- DVD cover
- Directed by: Rama Narayanan
- Written by: Pugazhmani (dialogues)
- Story by: Rama Narayanan
- Produced by: Pushpa Kandaswamy
- Starring: Ramya Krishnan Karan Kausalya
- Cinematography: N. K. Viswanathan
- Edited by: Raajgeerthi
- Music by: S. A. Rajkumar
- Production company: Kavithalayaa Productions
- Distributed by: Aadhi Bhagavan Films
- Release date: 14 April 2000;
- Running time: 119 minutes
- Country: India
- Language: Tamil

= Rajakali Amman =

Rajakali Amman is a 2000 Indian Tamil-language devotional film written and directed by Rama Narayanan. It stars Ramya Krishnan as the goddess Amman alongside Karan and Kausalya.

== Plot ==

Goddess Rajakali Amman is the gramadevata of a local town. She decides to leave her original shrine when a local zamindar tries to steal the jewellery that is used to adorn her idol. She walks away until she reaches the next town and meets 2 orphaned siblings, Gopal and Meena. Meena gives her milk to drink while Gopal entertains her with music from his pungi, since he is a snake charmer. The goddess, touched by their empathy, promises to protect them and manifests herself into a stone idol. Many years later, the adult Meena and Gopal, live happily with their pet snake, Manickam, and continue pleasing, worshipping and conversing with Rajakali Amman. They all flourish because of the blessings of the goddess, who also returns to her original shrine, but these days will be over when Meena marries an evil man named Seemadorai, who fakes being nice and seduces Meena. Despite the goddess' disapproval, Meena marries Seemadurai. Seemadurai's relative Ramesh and her sister kill Gopal. Determined to save her devotee, Rajakali Amman enters Ramesh's house as a woman named Gayathri who returns from the USA. Meena learns about the fact of the goddess and Rajakali Amman finally tries to remove all the sufferings of Meena. While Meena is worshipping the goddess, Seemadurai tries to demolish the shrine until the goddess attacks him by stinging his eyes. Meena tries to save her husband from Rajakali Amman but her sindoor gets washed away in the rain. Rajakali Amman proceeds to kill Seemadurai until Manickam uses its own blood as sindoor. This stops Rajakali Amman from killing Seemadurai and the latter, now realises everything and begs for forgiveness while crying profusely. The goddess forgives and blesses him and Meena to live a long married life. Meena still continued to meet Rajakali Amman often.

== Cast ==
- Ramya Krishnan as Goddess Sri Raja Kaliamman/Gayathri
- Karan as Seemadurai alias Kannayiram
- Kausalya as Meena
- Jandaa (ghost) as Jandaa
- Nizhalgal Ravi as Guru
- Vadivelu as Gopal
- Y. Vijaya as Seemadorai's elder sister
- Charan Raj as an astrologer

== Soundtrack ==
Soundtrack was composed by S. A. Rajkumar.

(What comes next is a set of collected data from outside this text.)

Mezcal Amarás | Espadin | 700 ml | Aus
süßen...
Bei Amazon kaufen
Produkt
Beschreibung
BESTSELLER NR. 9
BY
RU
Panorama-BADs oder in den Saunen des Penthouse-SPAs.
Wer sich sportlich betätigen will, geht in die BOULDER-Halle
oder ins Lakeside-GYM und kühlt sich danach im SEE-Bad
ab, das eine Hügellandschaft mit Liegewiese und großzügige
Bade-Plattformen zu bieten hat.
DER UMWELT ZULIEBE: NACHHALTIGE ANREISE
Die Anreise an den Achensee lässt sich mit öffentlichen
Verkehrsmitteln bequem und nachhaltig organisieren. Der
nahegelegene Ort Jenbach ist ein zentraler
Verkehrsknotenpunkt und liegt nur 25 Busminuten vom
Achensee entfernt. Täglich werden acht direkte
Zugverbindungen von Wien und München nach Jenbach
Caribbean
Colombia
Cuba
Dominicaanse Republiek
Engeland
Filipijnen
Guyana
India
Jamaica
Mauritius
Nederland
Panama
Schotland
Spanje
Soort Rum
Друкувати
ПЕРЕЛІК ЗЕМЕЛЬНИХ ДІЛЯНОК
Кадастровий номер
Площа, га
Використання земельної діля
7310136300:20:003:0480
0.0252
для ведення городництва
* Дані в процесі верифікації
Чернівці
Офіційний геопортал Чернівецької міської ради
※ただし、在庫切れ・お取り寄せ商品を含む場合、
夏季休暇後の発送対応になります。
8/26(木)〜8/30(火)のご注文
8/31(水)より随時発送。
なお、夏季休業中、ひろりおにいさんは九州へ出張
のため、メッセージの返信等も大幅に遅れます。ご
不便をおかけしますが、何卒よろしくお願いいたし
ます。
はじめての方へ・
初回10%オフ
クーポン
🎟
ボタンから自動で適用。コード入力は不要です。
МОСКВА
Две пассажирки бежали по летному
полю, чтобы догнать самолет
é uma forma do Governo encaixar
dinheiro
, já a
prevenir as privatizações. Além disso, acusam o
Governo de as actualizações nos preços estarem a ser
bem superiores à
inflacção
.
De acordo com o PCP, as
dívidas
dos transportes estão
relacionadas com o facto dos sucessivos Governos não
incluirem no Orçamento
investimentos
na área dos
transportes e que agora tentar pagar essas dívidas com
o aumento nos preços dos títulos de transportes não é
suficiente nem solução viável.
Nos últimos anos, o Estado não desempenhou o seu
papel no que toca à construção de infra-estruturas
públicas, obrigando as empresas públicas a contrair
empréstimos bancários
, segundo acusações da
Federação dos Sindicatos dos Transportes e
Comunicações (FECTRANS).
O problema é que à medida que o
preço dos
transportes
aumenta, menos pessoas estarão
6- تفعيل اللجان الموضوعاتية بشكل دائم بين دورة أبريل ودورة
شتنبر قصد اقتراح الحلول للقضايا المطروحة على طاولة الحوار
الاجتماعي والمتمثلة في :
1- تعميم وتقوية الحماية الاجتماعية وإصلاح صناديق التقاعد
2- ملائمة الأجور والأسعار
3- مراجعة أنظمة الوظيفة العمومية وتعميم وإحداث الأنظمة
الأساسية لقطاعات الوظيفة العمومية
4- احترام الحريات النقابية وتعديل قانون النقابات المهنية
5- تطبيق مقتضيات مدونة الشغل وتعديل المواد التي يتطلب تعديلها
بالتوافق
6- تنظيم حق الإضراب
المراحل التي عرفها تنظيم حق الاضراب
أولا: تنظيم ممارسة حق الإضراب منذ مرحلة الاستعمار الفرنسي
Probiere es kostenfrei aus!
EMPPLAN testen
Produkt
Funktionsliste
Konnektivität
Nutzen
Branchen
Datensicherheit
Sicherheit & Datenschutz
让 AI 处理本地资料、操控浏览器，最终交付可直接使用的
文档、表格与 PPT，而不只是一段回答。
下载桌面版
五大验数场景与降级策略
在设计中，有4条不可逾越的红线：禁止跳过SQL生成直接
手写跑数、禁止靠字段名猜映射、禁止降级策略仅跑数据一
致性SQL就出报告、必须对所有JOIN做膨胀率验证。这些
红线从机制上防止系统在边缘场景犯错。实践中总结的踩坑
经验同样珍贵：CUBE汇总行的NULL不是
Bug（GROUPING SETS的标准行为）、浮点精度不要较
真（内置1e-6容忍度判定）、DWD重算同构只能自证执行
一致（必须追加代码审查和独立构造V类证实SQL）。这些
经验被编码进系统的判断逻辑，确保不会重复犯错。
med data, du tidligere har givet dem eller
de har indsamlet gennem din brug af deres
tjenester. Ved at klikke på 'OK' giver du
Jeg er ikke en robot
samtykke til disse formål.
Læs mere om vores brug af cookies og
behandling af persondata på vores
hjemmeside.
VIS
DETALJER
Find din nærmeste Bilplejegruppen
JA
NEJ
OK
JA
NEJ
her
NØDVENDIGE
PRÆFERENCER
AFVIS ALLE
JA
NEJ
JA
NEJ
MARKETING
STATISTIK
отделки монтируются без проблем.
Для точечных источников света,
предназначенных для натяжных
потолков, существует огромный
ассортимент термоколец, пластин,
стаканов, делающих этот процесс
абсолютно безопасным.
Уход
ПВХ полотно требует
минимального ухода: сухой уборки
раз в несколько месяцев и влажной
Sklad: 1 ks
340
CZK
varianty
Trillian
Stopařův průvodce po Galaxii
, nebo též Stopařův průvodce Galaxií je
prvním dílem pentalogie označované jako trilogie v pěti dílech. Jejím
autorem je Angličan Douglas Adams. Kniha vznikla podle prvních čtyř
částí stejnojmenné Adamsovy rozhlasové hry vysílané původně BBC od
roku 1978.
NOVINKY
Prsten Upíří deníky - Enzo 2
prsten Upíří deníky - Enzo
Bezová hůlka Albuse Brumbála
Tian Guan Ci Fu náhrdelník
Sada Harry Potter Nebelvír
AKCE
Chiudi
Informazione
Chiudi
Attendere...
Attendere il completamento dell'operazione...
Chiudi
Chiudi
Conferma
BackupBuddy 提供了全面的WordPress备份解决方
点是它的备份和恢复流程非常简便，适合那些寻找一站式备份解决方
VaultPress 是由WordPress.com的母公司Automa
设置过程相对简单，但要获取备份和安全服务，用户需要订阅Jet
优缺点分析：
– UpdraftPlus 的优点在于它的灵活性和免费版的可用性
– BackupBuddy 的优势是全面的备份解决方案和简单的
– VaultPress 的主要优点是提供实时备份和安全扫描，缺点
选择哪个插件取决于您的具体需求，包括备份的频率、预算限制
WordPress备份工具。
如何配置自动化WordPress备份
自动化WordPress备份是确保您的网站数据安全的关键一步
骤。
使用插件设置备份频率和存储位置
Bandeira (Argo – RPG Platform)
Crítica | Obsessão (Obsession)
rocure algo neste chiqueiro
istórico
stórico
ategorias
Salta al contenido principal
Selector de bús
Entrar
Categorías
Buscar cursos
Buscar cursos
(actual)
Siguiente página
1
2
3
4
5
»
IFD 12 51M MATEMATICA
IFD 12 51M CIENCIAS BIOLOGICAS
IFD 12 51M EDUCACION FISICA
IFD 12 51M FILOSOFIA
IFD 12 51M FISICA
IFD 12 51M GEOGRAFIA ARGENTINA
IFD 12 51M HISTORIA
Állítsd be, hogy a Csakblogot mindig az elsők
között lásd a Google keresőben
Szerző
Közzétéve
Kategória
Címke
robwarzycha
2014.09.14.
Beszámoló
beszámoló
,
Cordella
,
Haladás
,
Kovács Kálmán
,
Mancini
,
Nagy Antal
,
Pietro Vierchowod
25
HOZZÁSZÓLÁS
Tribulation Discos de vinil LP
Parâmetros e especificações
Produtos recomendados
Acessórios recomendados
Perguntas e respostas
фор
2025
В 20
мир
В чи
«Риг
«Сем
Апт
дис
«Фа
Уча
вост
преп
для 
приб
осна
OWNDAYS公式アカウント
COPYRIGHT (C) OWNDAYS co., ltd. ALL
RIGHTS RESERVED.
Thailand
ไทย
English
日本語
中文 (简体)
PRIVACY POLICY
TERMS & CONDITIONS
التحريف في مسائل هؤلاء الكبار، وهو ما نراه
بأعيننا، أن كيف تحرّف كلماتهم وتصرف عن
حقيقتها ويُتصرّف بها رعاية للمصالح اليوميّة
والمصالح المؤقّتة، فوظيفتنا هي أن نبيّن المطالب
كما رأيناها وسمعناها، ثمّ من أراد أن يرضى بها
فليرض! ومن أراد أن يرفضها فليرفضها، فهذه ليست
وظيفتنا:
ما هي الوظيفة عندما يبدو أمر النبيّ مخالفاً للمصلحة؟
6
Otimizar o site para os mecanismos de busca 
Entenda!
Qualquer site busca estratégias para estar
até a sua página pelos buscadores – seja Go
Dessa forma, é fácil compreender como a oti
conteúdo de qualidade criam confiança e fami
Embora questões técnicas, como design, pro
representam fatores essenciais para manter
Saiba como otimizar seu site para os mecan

| Song | Singers | Lyrics |
| "Kalyanam Thevayillai" | Mano | Vairamuthu |
| "Puthukottai Bhuvaneswari" | K. S. Chithra | Kalidasan |
| "Santhana Malligaiyil" I | Vadivelu, Swarnalatha | Palani Bharathi |
| "Santhana Malligaiyil" II | S. A. Rajkumar, Swarnalatha |
| "Thangachi En" | Krishnaraj | Kalaikumar |
| "Dhanam Tharum" | Chorus | Kalidasan |
| "Amman Dance" | Instrumental |  |

==Reception==
The Hindu wrote "The story is old, the way the characters enact their roles is ancient, and melodrama is predominant, especially in Vadivelu's expressions." Malini Mannath of Chennai Online wrote, "This film with its snakes, good and evil, and the Goddess all seem to be in the director's favourite genre. Not a very intelligent audience in mind when he made this film! What is surprising is that such a film could come from the production house of a K. Balachander!". Lavanya of Deccan Herald wrote, "Like other Thyagaraja Bhagavathar movies, Raja Kaliamman is a melodramtic but lacks subtle narration".